PASSAGE TO READ:
⁂

ADVISORY BOARD
We are overjoyed to be guided by our international Advisory Board of academics and humanitarian practitioners. Meet our Advisory Board below.
Jovitha Mlay
Advisory Board Member
Jovitha Mlay is a human rights activist with over 15 years of experience in working with non-profit organizations in Tanzania and abroad. She is currently the Gender expert at Women Leadership and Political Empowerment project at the University of Dar es Salaam. Throughout her career she has gained excellent skills in campaigning and organizing, as well as research, with her expertise focusing on organizational development, natural resources governance, gender and human rights.
Hamza Kassongo
Advisory Board Member
Hamza Kassongo is one of the oldest media personalities in Tanzania, and has been an active radio- and television broadcaster since the country gained its independence in 1961. He has led the Radio Tanzania Dar es Salaam, trained and worked with BBC and been active in the African media group. Kassongo has worked as the Director of Channel Ten, a private television channel in Tanzania, where his famous Hamza Kassongo hour television session has gained wide popularity. Currently he is the Protocol Advisory Chair of the Tanzania Rotary Club Association.
Mary Rusimbi
Advisory Board Member
Mary Rusimbi is a Tanzanian activist, researcher and educator on gender equality and development. She has a rich experience in training with gender and development analysis and implementation, NGO management and governance leadership. Rusimbi is the co-founder of Tanzania Gender Networking Programme (TGNP) and a member of the Foundation for Civil Society, an independent non-profit organization that aims to empower citizens in promoting development and good governance. Her impact has also been amplified through her active participation as a chair and member of several boards, where she has acted as a gender specialist in Tanzania and abroad.
Prof. Aili Mari Tripp
Advisory Board Member
Aili Mari Tripp is a Wangari Maathai Professor of Political Science and Gender & Women’s Studies at the University of Winconsin – Madison. Her research has focused on gender and politics in Africa, peacebuilding, transnational feminism as well as African politics, especially in Uganda and Tanzania. Recently her research has focused on the comparative study of women and legal reform in North Africa. Her most recent book Seeking Legitimacy: Why Arab Autocracies Adopt Women’s Rights (2019) has been preceded by several award winning publications Women and Power in Postconflict Africa (2015), Museveni’s Uganda: Paradoxes of Power in a Hybrid Regime (2010), African Women’s Movements: Transforming Political Landscapes (2009) with Isabel Casimiro, Joy Kwesiga, and Alice Mungwa, and Women and Politics in Uganda (2000).

⁂

Stored data entries:
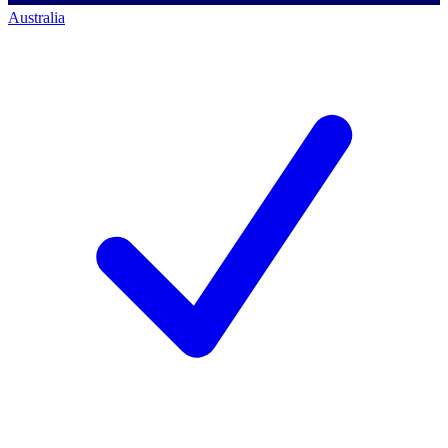
Australia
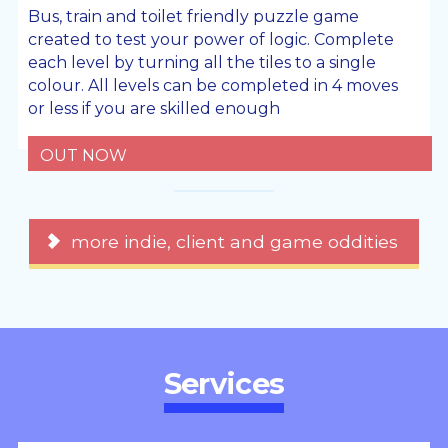
Bus, train and toilet friendly puzzle game
created to test your power of logic. Complete
each level by turning all the tiles to a single
colour. All levels can be completed in 4 moves
or less if you are skilled enough
OUT NOW
more indie, client and game oddities
Services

⁂

TASK ITEM: According to the advisory board page, what position does Hamza Kassongo currently hold?

REPLY TO THE TASK: He is the Protocol Advisory Chair of the Tanzania Rotary Club Association.